▶ [Complete the following]
a) In the forum post below about a moody, sulky husband, list every number written in digits in the paragraphs that follow the "Hi," greeting.
b) Reproduce the forum post about a moody, sulky husband word for word, starting with "I am new here" and going on through "with me etc.".
c) Write the next part of the forum post about a moody, sulky husband, picking up right after its last sentence.

▶ [Text provided]
# Moody/Sulky Husband



## Charmed73 (Aug 20, 2013)

Hi, 

I am new here and not sure if I am posting in the right area. 

Not sure what to write but a brief history, we have been married 4 years this coming Thursday not sure where the time has gone but it has gone fast. It has had its ups and downs due to issues with my family around the wedding but that's settled down and we deal with it and have found a solution to deal with it.

We are both overweight, and lost a considerable amount for our wedding this to be fair was done using the Cambridge diet and not the best method as we have both increased are weight to higher amount than we where when we started. I started slimming classes in 2012 early doors, and lost 3 stone. Made up, in this time I have tried to encourage my husband to join me yes it is a female class. But I said come and get weighed in at the end and pick me up you don't have to sit in class with me etc. 

2 weeks ago he finally agreed to come to class, I was made up he registered last Monday and had a fantastic week we both did. So much easier than me on my own, he has tried at home but come to a standstill and now we are both getting weighed neither want the temptation.

▶ [Collected data]

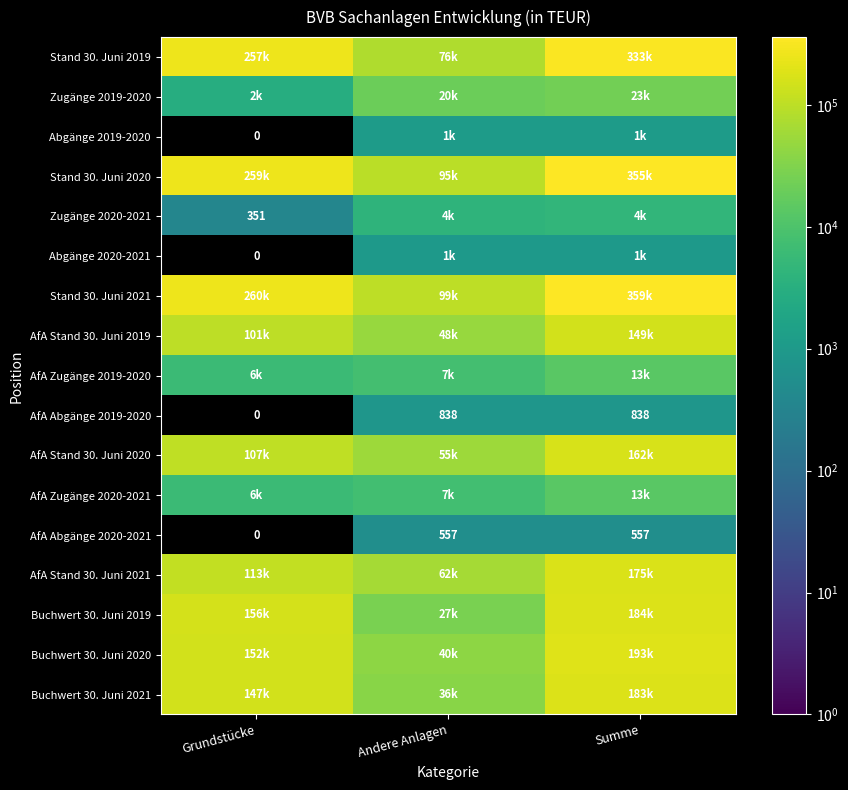

What is the sum of all AfA Abgänge 2019-2020 values?

1676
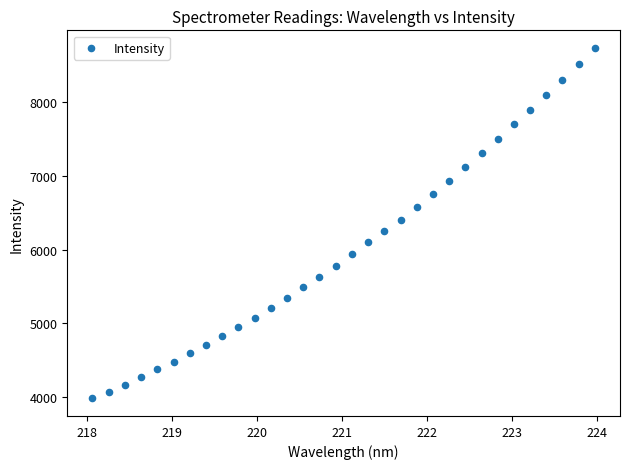

What is the range of Y values (max minus min)?

4755.1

▶ [Your responses]
a) 4 (years), 2012, 3 (stone), 2 (weeks)

b)
I am new here and not sure if I am posting in the right area. 

Not sure what to write but a brief history, we have been married 4 years this coming Thursday not sure where the time has gone but it has gone fast. It has had its ups and downs due to issues with my family around the wedding but that's settled down and we deal with it and have found a solution to deal with it.

We are both overweight, and lost a considerable amount for our wedding this to be fair was done using the Cambridge diet and not the best method as we have both increased are weight to higher amount than we where when we started. I started slimming classes in 2012 early doors, and lost 3 stone. Made up, in this time I have tried to encourage my husband to join me yes it is a female class. But I said come and get weighed in at the end and pick me up you don't have to sit in class with me etc.

c)
Anyway this current sulk is over last night weigh in at class, unfortunately we have a consultant who go's on when not required she also had her manager in last night so was being over talkative. I advised my husband what time to arrive etc thinking great class will be over no he sat in the car park for 1/2 hour then when it was over would not go in. Even the consultant came out to speak to him nope that's it never ever going again. The building is not great for signal, I managed to send one to him telling him my weight loss but then lost service and then it came back he dosent believe me which is part the problem to

From that point on he went in to massive mood/sulk all my fault anything I organise etc goes wrong.... He would not eat his tea as he would not eat what we had, so he went to bed at 8 0 Clock. I know its immature and I was so shocked he is 44 in a month. So I thought fine no problem I will watch tele wash up etc. I offered him a brew nope nothing. At which point I thought right going out now can not deal with this so I walked to the shop, I did get him a sandwich just thinking well its somert if not for last night for today. When I got back he was making cheese on toast and he started again, if you want anything doing in this house do it yourself now cook your own meals if you want slimming ones fine I will find somert for myself. I could not believe it, he can still carry on loosing at home, he has to he to, he is a big man at 26 stone, but wide due years of rugby and body building so will never be slim and slender but lighter would be better.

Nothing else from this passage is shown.